Below is an image of the output of our runs. You can see that each row represents a particular run. Each column represents:

  1. The run number
  2. The net profit generated during the test
  3. Our bull/bear regime filter look-back period (trendFilterPeriod)
  4. Points required to be considered a large range day (BB)

SPR results file

I did not need to include the randomly picked values used during each test. However, I thought it would be interesting to see and would also provide a way to verify the random numbers being picked are correct.

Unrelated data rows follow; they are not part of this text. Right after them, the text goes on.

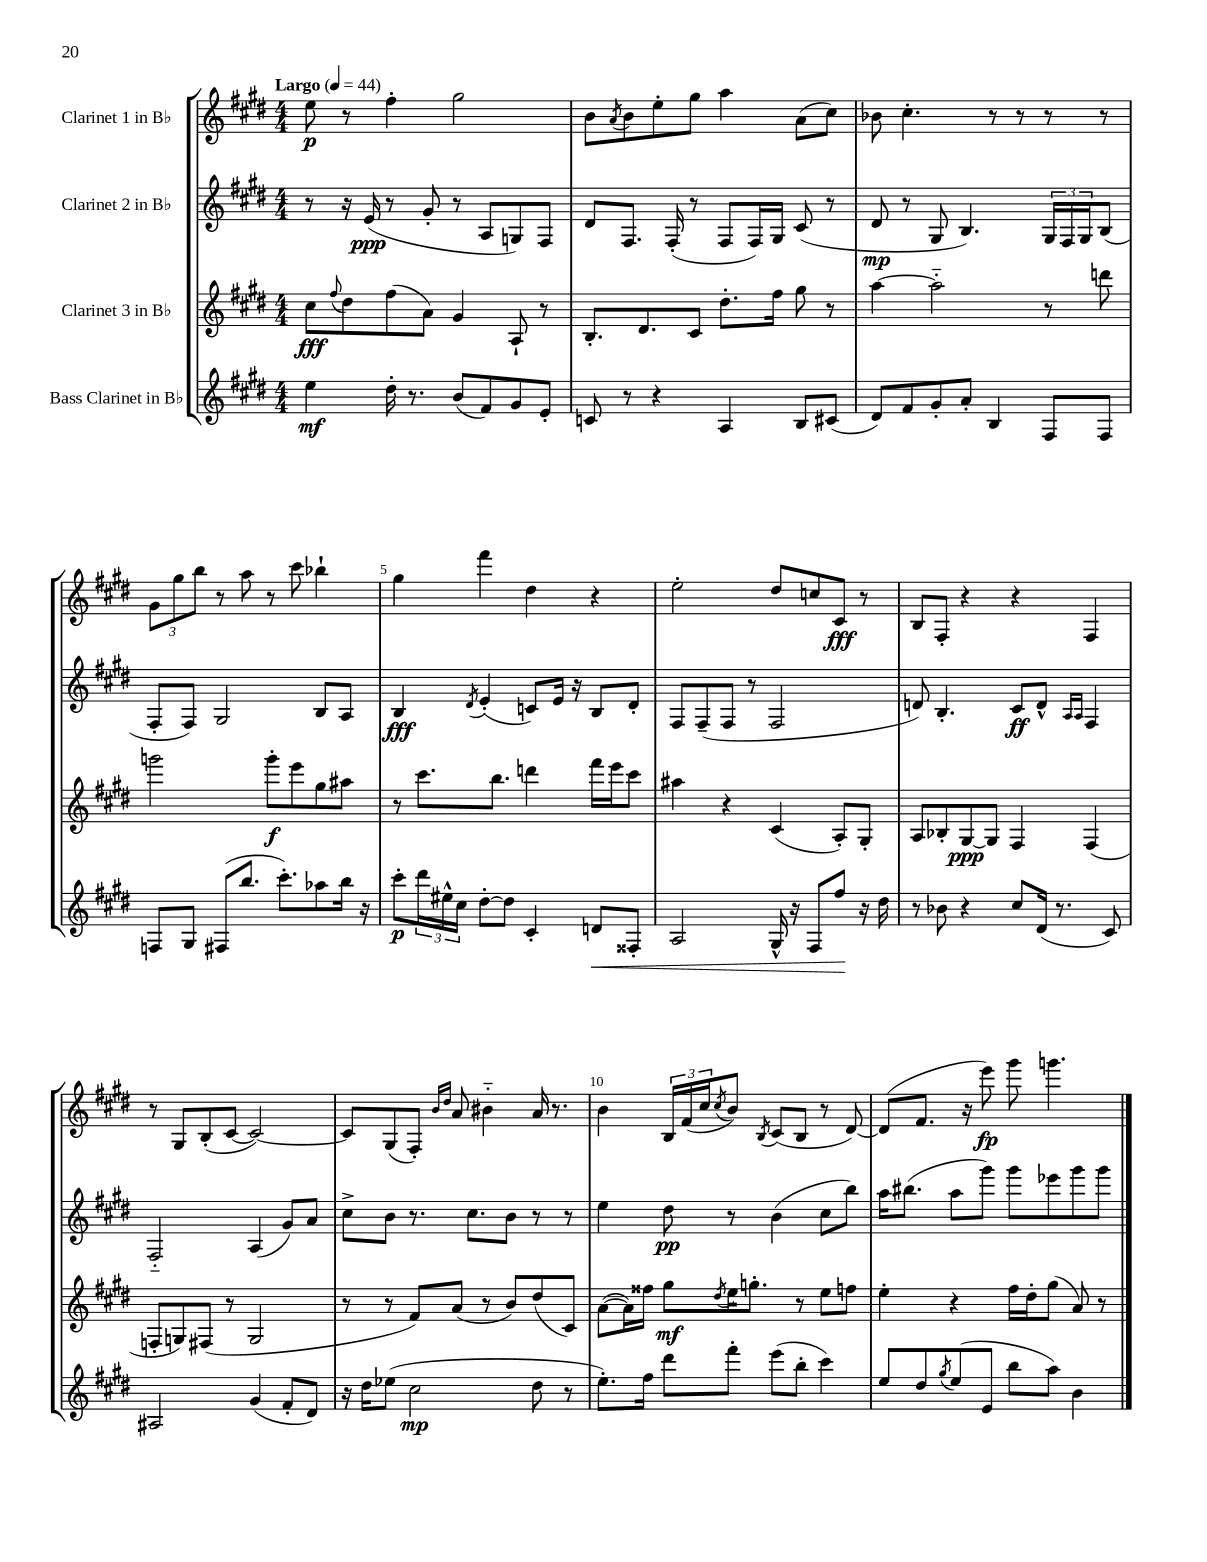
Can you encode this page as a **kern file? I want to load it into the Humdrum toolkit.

**kern	**kern	**kern	**kern
*staff4	*staff3	*staff2	*staff1
*clefG2	*clefG2	*clefG2	*clefG2
*k[f#c#g#d#]	*k[f#c#g#d#]	*k[f#c#g#d#]	*k[f#c#g#d#]
*M4/4	*M4/4	*M4/4	*M4/4
*MM44	*MM44	*MM44	*MM44
4ee\	8cc#\L	8r	8ee\
.	8qqff#/	.	.
.	8dd#\	16r	8r
.	.	(16e/	.
16dd#'\	(8ff#\	8r	4ff#'\
8.r	.	.	.
.	8a\J)	8g#'/	.
(8b/L	4g#/	8r	2gg#\
8f#/)	.	8A/L	.
8g#/	8A`/	8G/)	.
8e'/J	8r	8F#/J	.
=	=	=	=
8c/	8.B'/L	8d#/L	8b\L
.	.	.	8qa/
8r	.	8.F#/J	8b\
.	8.d#/	.	.
4r	.	.	8ee'\
.	.	(16F#'/	.
.	8c#/J	8r	8gg#\J
4A/	8.dd#'\L	8F#/L	4aa\
.	.	16F#/L)	.
.	16ff#\Jk	16G#/JJ	.
8B/L	8gg#\	(8c#/	(8a\L
(8c#/J	8r	8r	8cc#\J)
=	=	=	=
8d#/L)	[4aa\	8d#/	8b-\
8f#/	.	8r	4.cc#'\
8g#'/	2aa'~\]	8G#/	.
8a'/J	.	4.B/)	.
4B/	.	.	8r
.	.	.	8r
8F#/L	8r	24G#/LL	8r
.	.	24F#/	.
.	.	24G#/J	.
8F#/J	8ddd\	(8B/J	8r
=	=	=	=
8F/L	2ggg\	8F#'/L	12g#\L
.	.	.	12gg#\
8G#/J	.	8F#/J)	.
.	.	.	12bb\J
(8F#/L	.	2G#/	8r
8.bb/J	.	.	8aa\
.	8ggg'\L	.	8r
8.ccc#'\L)	.	.	.
.	8eee\	.	8ccc#\
8aa-\	8gg#\	8B/L	4bb-`\
16bb\Jk	8aa#\J	8A/J	.
16r	.	.	.
=	=	=	=
8ccc#'\L	8r	4B/	4gg#\
24ddd#\L	8.ccc#\L	.	.
24ee#^^\	.	.	.
24cc#\JJ	.	.	.
.	.	8qd#/	.
[8dd#'\L	.	(4e'/	4fff#\
.	8.bb\J	.	.
8dd#\]J	.	.	.
4c#'/	4ddd\	8c/L)	4dd#\
.	.	16e/Jk	.
.	.	16r	.
8d/L	16fff#\LL	8B/L	4r
.	16eee\J	.	.
8F##'/J	8ccc#\J	8d#'/J	.
=	=	=	=
2A/	4aa#\	8F#/L	2ee'\
.	.	(8F#~/	.
.	4r	8F#/J	.
.	.	8r	.
16G#^^/	(4c#/	2F#/	8dd#/L
16r	.	.	.
8F#/L	.	.	8cc/
8ff#/J	8A'/L)	.	8c#/J
16r	8G#'/J	.	8r
16dd#\	.	.	.
=	=	=	=
8r	8A/L	8d/)	8B/L
8b-\	8B-'/	4.B'/	8F#'/J
4r	[8G#/	.	4r
.	8G#/]J	.	.
8cc#/L	4F#/	8c#/L	4r
(16d#/Jk	.	8d^^/J	.
8.r	.	.	.
.	.	16qqA/LL	.
.	.	16qqA/JJ	.
.	(4F#/	4F#/	4F#/
8c#/)	.	.	.
=	=	=	=
2A#/	8F'/L	2F#'~/	8r
.	8G/)	.	8G#/L
.	(8F#/J	.	(8B'/
.	8r	.	[8c#/J
(4g#/	2G/	(4A/	2c#/_)
8f#'/L	.	8g#/L)	.
8d#/J)	.	8a/J	.
=	=	=	=
16r	8r	8cc#^\L	8c#/]L
16dd#\LK	.	.	.
(8ee-\J	8r	8b\J	(8G#/
2cc#\	8f#/L)	8.r	8F#'/J)
.	.	.	16qqb/LL
.	.	.	16qqdd#/JJ
.	(8a/J	.	8a/
.	.	8.cc#\L	.
.	8r	.	4b#'~\
.	8b/L)	8b\J	.
8dd#\	(8dd#/	8r	16a/
.	.	.	8.r
8r	8c#/J)	8r	.
=	=	=	=
8.ee'\L)	([8a\L	4ee\	4b\
.	16a\]L)	.	.
16ff#\Jk	16ff##\JJ	.	.
8ddd#\L	8gg#\L	8dd#\	24B/LL
.	.	.	(24f#/
.	.	.	24cc#/J
.	8qdd#/	.	8qcc#/
8fff#'\J	16ee\K	8r	8b/J)
.	8.gg'\J	.	.
.	.	.	8qB/
(8eee\L	.	(4b\	(8c#/L
8bb'\J	8r	.	8B/J
4ccc#\)	8ee\L	8cc#\L	8r
.	8ff\J	8bb\J)	[8d#/)
=	=	=	=
8ee/L	4ee'\	16aa\LK	(8d#/]L
.	.	(8.bb#\J	.
8dd#/	.	.	8.f#/J
8qgg#/	.	.	.
(8ee/	4r	8aa\L	.
.	.	.	16r
8e/J	.	8ggg#\J)	8eee\)
8bb\L	16ff#\LL	8ggg#\L	8ggg#\
.	16dd#'\J	.	.
8aa\J)	(8gg#\J	8eee-\	4.ggg\
4b\	8a/)	8ggg#\	.
.	8r	8ggg#\J	.
==	==	==	==
*-	*-	*-	*-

Reviewing The Results: Our Median Return

The results can now be loaded into Excel and the median value calculated. In our case, we determine that our median value is $35,058. This value is positive. Great! But we can go further.

Let’s find the standard deviation and compute a two standard deviation band around our average value. Using Excel we find that the standard deviation is $3,538. Thus, two standard deviations is $7,076.

Our upper band (+2 standard deviations form median) is $42,134 while our lower band (-2 standard deviations from median) is $27,982. We can use the lower band as an estimate on how our system might do into the future assuming poor performance. I’ll call this our pessimistic estimate of future profit. In this case, even our poor performance estimate produces a positive result of $27,982 in net profit.

The key takeaways are:

  • Our median profit is positive
  • Our pessimistic profit is also positive

Based on these numbers it appears our system passes. We randomly changed the input parameters many times over and we see our median net profit over all those different strategy variations remains positive. In fact, even two standard deviations away from the mean remains positive.

Conclusion

So there you have it – an example on how to use SPR to estimate future performance of your system. You can use this technique to estimate potential drawdown, annual returns, or whatever metric you wish. With a little coding and working the numbers in Excel, you just might have another tool for your toolbox to test your system before putting your money on the line.